Hi,
I started using the Pytorch Estimator to train an image classification network. I found that no matter what dedicated compute instance I used (4xK80, 4xP40, or 1xV100), the torch.cuda.is_available() command in the entry script always returned False
during the run of the experiment.
But the funny thing is that the same command returns True when run from the notebook server as the CUDA driver is installed on the dedicated compute VM itself.
And based on further digging, I saw that the compute instance itself is a windows machine with the CUDA drivers installed, but when we run the entry script using the Pytorch estimator class, the run happens in a docker image that has Ubuntu 18.04
LTS running with no CUDA drivers installed. Hence it results in failed commands for nvidia-smi or torch.cuda.is_available().
I'm not sure if this is because, GPU support is broken for AzueML as stated/posted by another user on this forum or because a base CPU docker image is spun even if use_gpu parameter is True.
I'm a bit confused on what to do to make the CUDA work for my training purposes.

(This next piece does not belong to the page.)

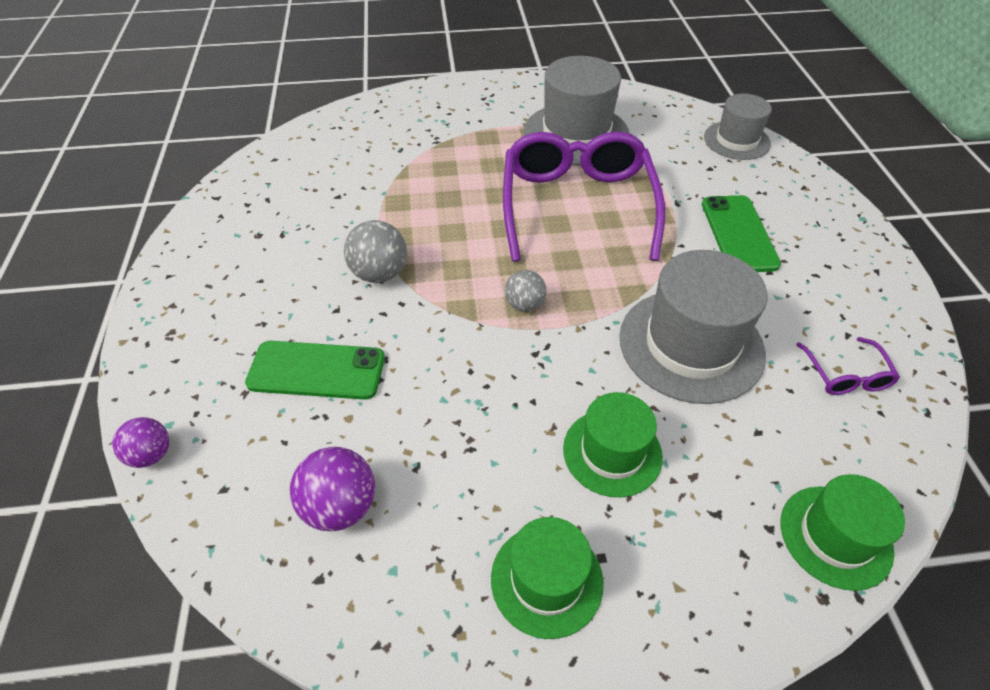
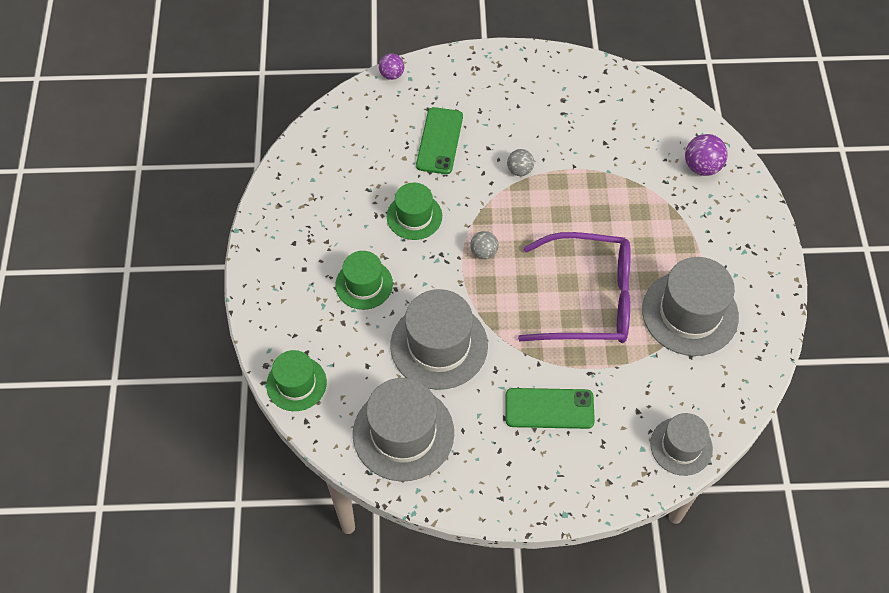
camera: 95 degrees right, 10 degrees up
purple ball [290,447,375,531] -> purple ball moved to [685,134,728,176]
grey ball [344,220,407,283] -> grey ball [507,149,534,176], size x0.65
green hat [491,517,604,639] -> green hat moved to [387,183,442,240]
purple glasses [796,337,900,395] -> grey hat [353,378,454,481]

If not, then I don't think the service is of any use to run on CPU. Any quick help is appreciated.
The following is the code I used with a dedicated compute target (a VM with 4 Tesla K80 GPUs)
cluster_name = "testpytorch1"
try:
compute_target = ComputeTarget(workspace=ws, name=cluster_name)

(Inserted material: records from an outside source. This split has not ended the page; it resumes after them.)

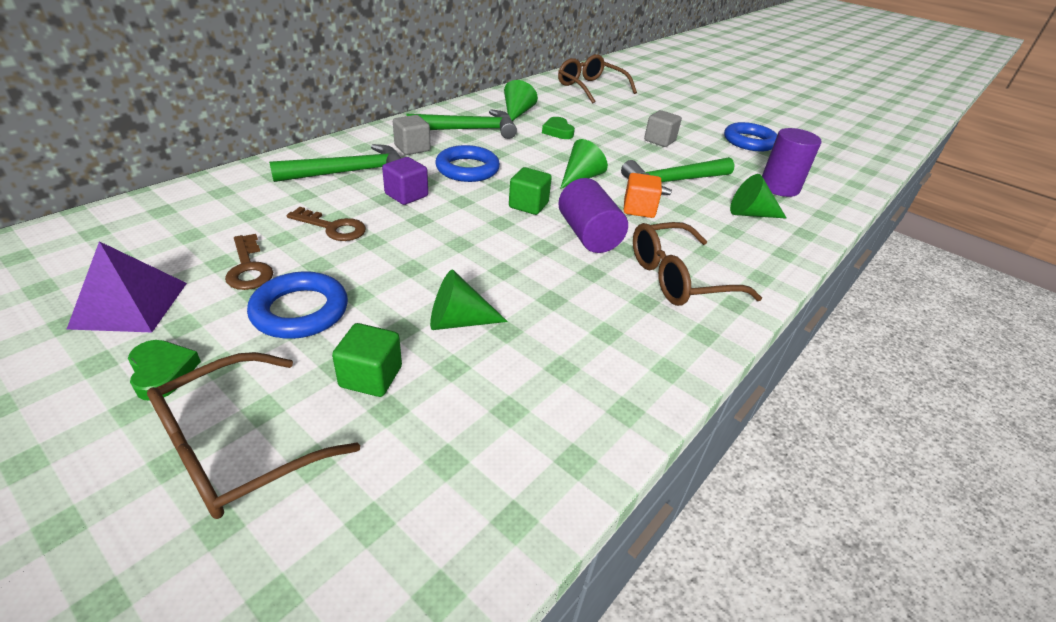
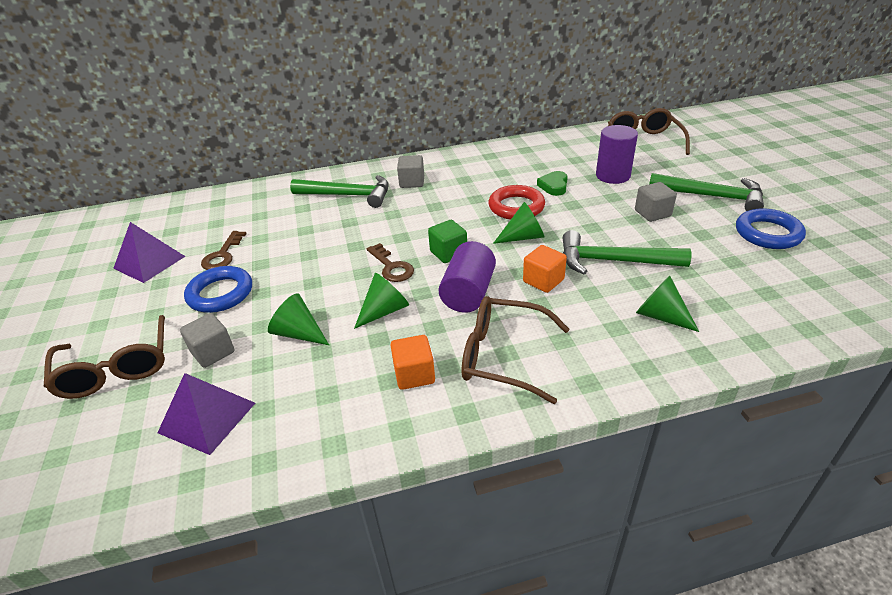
camera: 40 degrees right, 0 degrees up
green heart [128,340,201,401] -> none
brown glasses [147,352,360,519] -> brown glasses turned 105 degrees counterclockwise [44,315,165,399]
brown key [287,207,366,241] -> brown key moved to [367,243,414,282]
green cube [332,323,402,397] -> grey cube [180,313,234,368]
purple cube [382,157,428,205] -> none
green hammer [406,109,517,139] -> green hammer moved to [649,173,764,211]
blue ring [435,145,500,182] -> none
green cone [504,80,538,121] -> green cone moved to [354,273,409,329]
purple cylinder [762,128,821,197] -> purple cylinder moved to [596,125,638,184]
none -> purple pyramid [158,373,255,455]
none -> orange cube [390,335,435,390]
none -> red ring [488,185,545,220]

print('Found existing compute target')
except ComputeTargetException:
print('Creating a new compute target...')
compute_config = AmlCompute.provisioning_configuration(vm_size='STANDARD_ND24RS',
max_nodes=4)
compute_target = ComputeTarget.create(ws, cluster_name, compute_config)

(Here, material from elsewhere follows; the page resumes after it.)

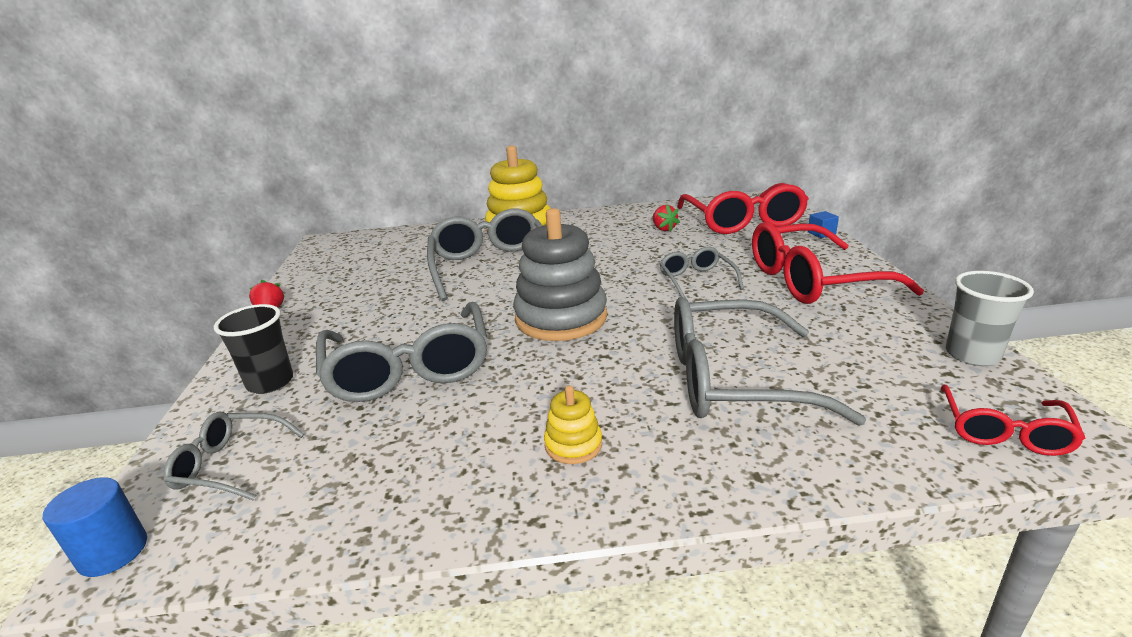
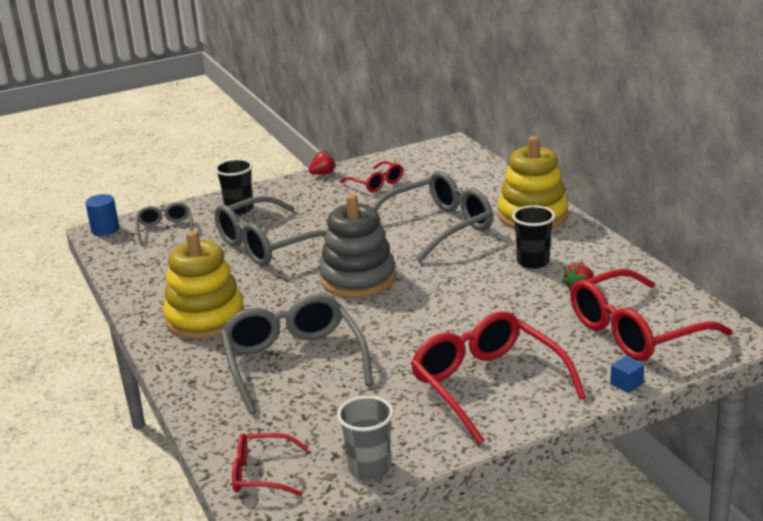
camera: 70 degrees right, 0 degrees up
yellow stacking toy [544,385,602,464] -> yellow stacking toy [163,231,245,339], size x2.21
grey glasses [660,247,744,298] -> none
none -> red glasses [340,161,403,192]
none -> black cup [512,205,555,269]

compute_target.wait_for_completion(show_output=True, min_node_count=None, timeout_in_minutes=60)
# Create a new runconfig object
run_amlcompute = RunConfiguration()
# Use the cpu_cluster you created above.
run_amlcompute.target = compute_target
# Enable Docker
run_amlcompute.environment.docker.enabled = True
# Set Docker base image to the default CPU-based image
run_amlcompute.environment.docker.base_image = DEFAULT_GPU_IMAGE
# Use conda_dependencies.yml to create a conda environment in the Docker image for execution
run_amlcompute.environment.python.user_managed_dependencies = False
# Specify CondaDependencies obj, add necessary packages
run_amlcompute.environment.python.conda_dependencies = CondaDependencies.create(conda_packages=['pillow==5.4.1'])
script_params = {
'--num_epochs': 50,
'--output_dir': './outputs'
}
estimator = PyTorch(source_directory=project_folder,
script_params=script_params,
compute_target=compute_target,
entry_script='pytorch_train.py',
use_gpu=True,
use_docker=True,
pip_packages=['pillow==5.4.1'])
run = experiment.submit(estimator)
run.wait_for_completion(show_output=True)
RunDetails(run).show()
And the output I get during debugging in the entry script is as follows when I print the result of torch.cuda.is_available().
No LSB modules are available.
Distributor ID: Ubuntu
Description: Ubuntu 18.04.3 LTS
Release: 18.04
Codename: bionic
0
cudaPresent: False
device: cpu
torchVersion: 1.4.0
The thing I don't understand is although I'm using the base GPU image which points to Intel Ubuntu 16.04 docker image, the OS check in the entry python script shows it to be Ubuntu 18.04. There's definitely something going wrong here.